Il se présente comme une «séquence érotique».
Premier temps: compulsion irrépressible à manger. Avant d’y céder, le sujet cultive le fantasme de manger puis de se faire vomir, ce qui provoque chez lui une excitation croissante.
Deuxième temps: le sujet cède à la compulsion de se remplir. L’excitation croît jusqu’à un paroxysme.
Troisième temps: le sujet se fait vomir, provocant une chute brutale de l’excitation comparable à un orgasme.
La ligne stratégique générale consiste à briser la séquence, en introduisant un temps de latence croissant entre le gavage et le vomissement.

Le binge eating
Il s’agirait d’un contrôle bien réussi, que le sujet parvient à contrôler, ou un contrôle sans perte de contrôle: «évolution technologique»à la fois de l’anorexie et de la boulimie. Il consiste en une alternance de périodes d’extrême restriction et de périodes de gavage, sur un rythme journalier (jeûne la journée et gavage le soir) ou pluri-journalier (restriction sévère plusieurs jours de suite, puis gavage, le week-end, par exemple).

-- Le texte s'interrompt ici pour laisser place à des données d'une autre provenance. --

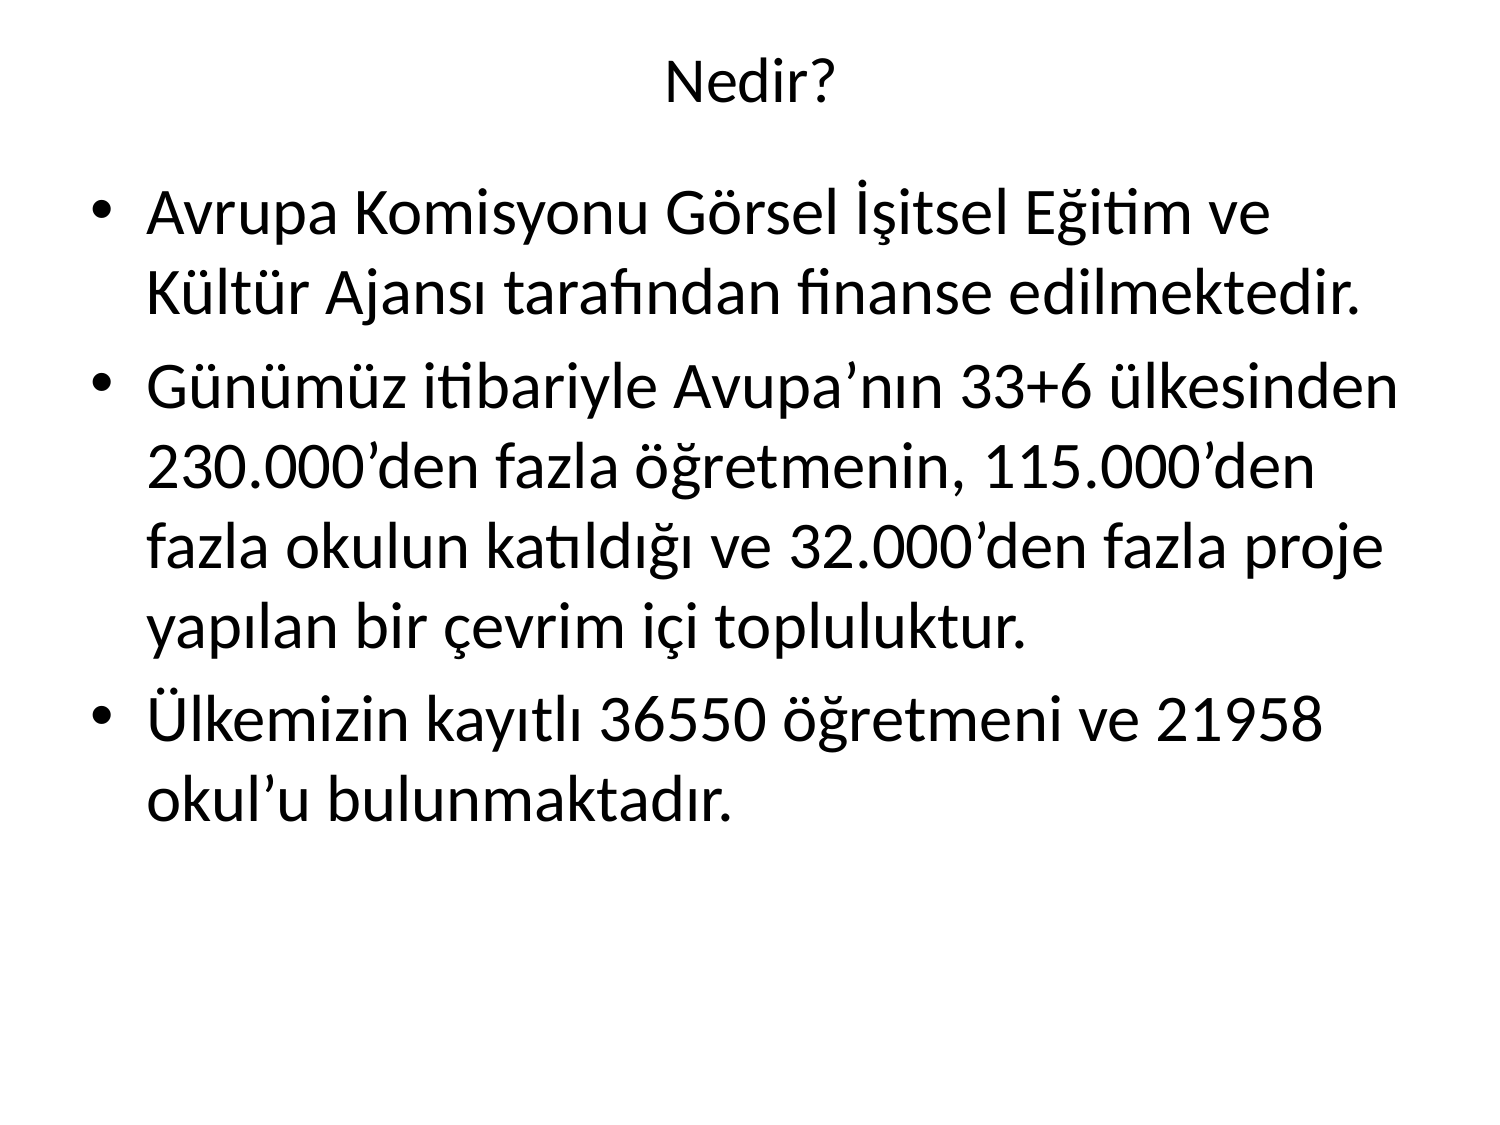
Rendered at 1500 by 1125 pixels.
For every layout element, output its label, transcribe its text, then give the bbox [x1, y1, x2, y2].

list Avrupa Komisyonu Görsel İşitsel Eğitim ve Kültür Ajansı tarafından finanse edilmektedir. Günümüz itibariyle Avupa’nın 33+6 ülkesinden 230.000’den fazla öğretmenin, 115.000’den fazla okulun katıldığı ve 32.000’den fazla proje yapılan bir çevrim içi topluluktur. Ülkemizin kayıtlı 36550 öğretmeni ve 21958 okul’u bulunmaktadır. [75, 160, 1425, 1005]
title Nedir? [76, 30, 1427, 124]
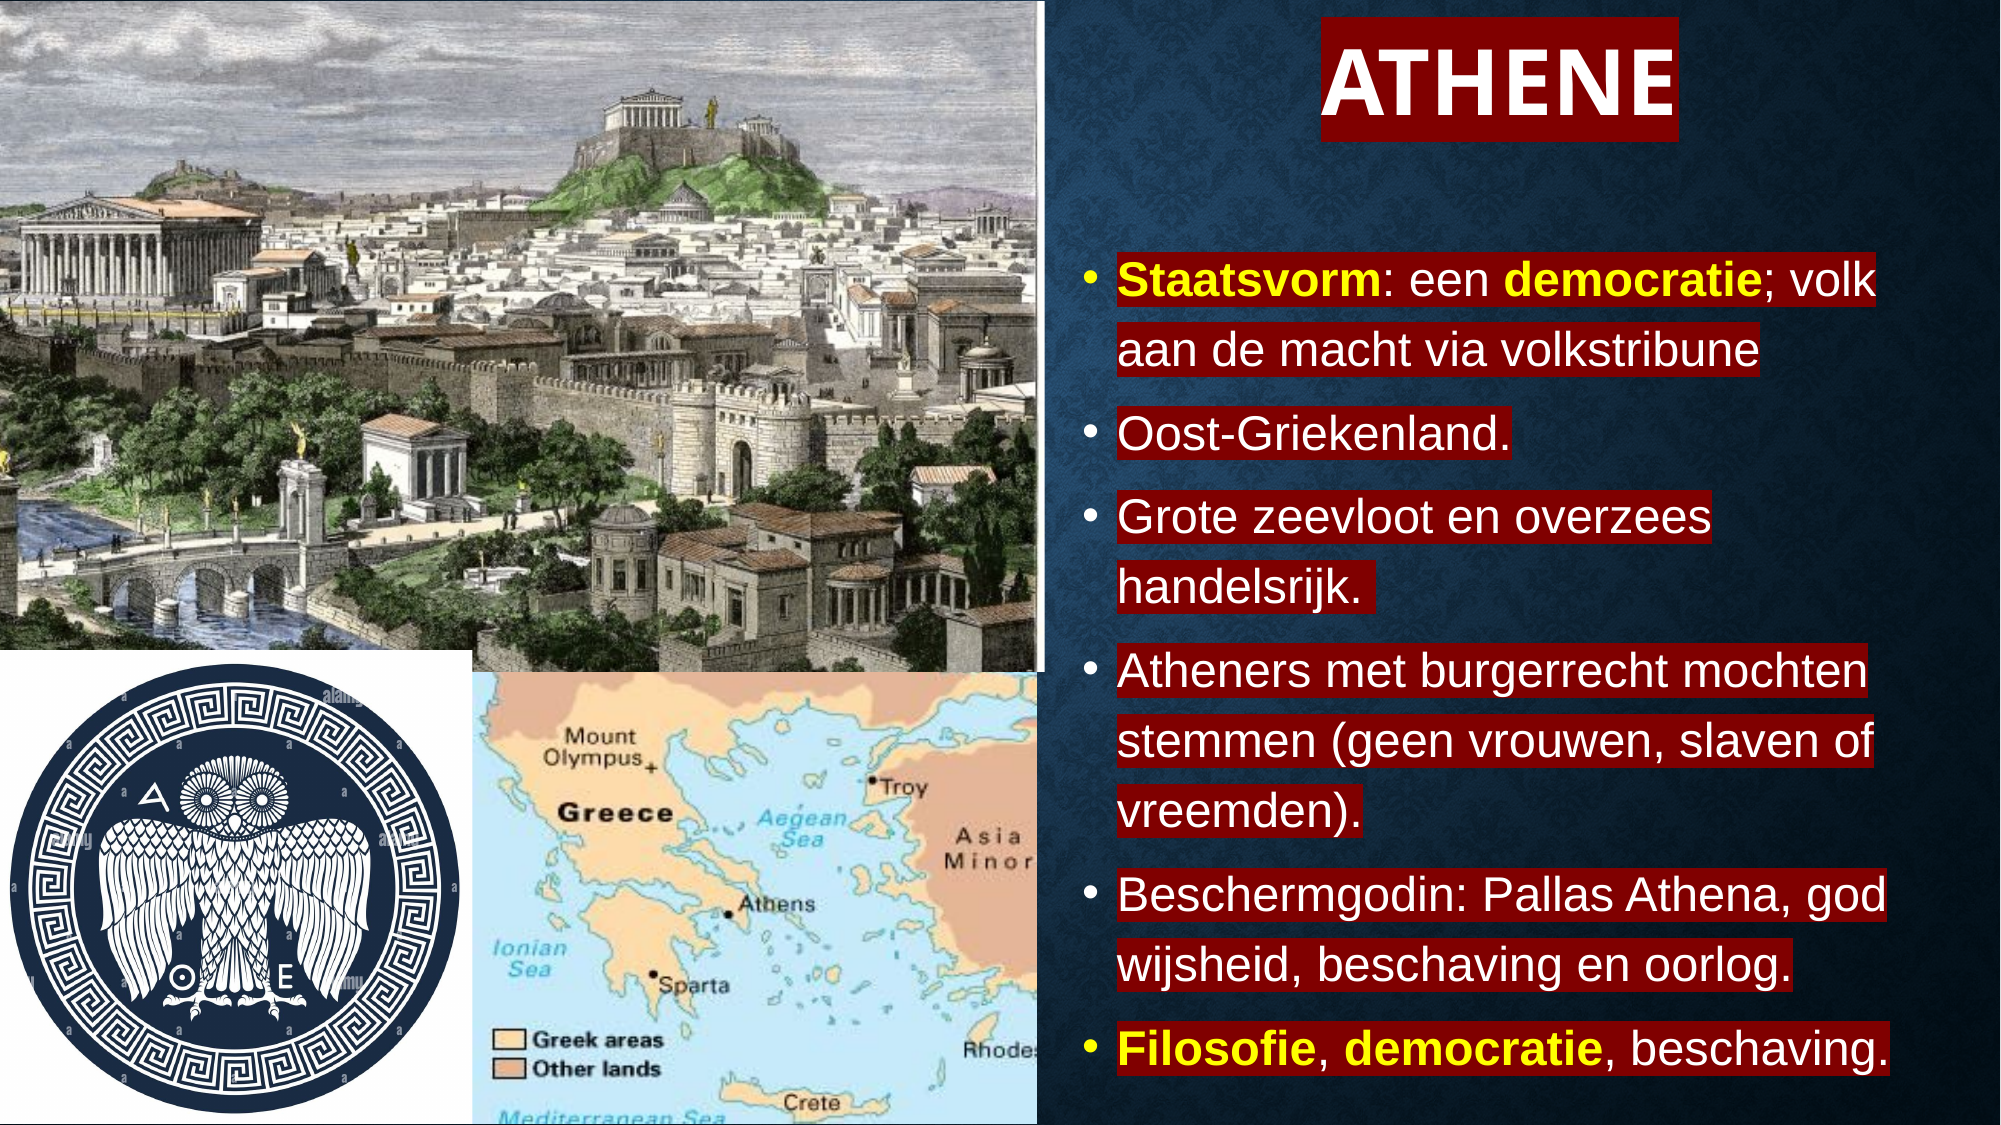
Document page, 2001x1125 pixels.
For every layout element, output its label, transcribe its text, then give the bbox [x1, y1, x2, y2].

Ce fonctionnement est extrêmement stable, le sujet ayant vraiment l’impression de contrôler parfaitement la situation. Celui-ci ne consulte que s’il se produit un dérapage, en particulier si le gavage devient trop important, entraînant une prise de poids. L’intervention se fonde sur la transformation d’un rituel de plaisir, en un rituel de torture.

Conclusion
L’approche de Giorgio Nardone est diagnostique et, de fait, il recourt abondamment aux concepts de norme et de pathologie. Elle n’en est pas moins pragmatique et stratégique. Elle présente l’intérêt d’offrir au thérapeute des idées de stratégies et de tactiques qui peuvent orienter sa pratique, et l’aider à se sentir moins intimidé par des problèmes aigus, souvent traités à l’hôpital. La thérapie ne peut en aucun cas se résumer à l’application de tel protocole, et Giorgio Nardone n’obtiendrait pas les résultats extraordinaires qu’il semble obtenir sans son charisme, son génie stratégique et sa virtuosité rhétorique.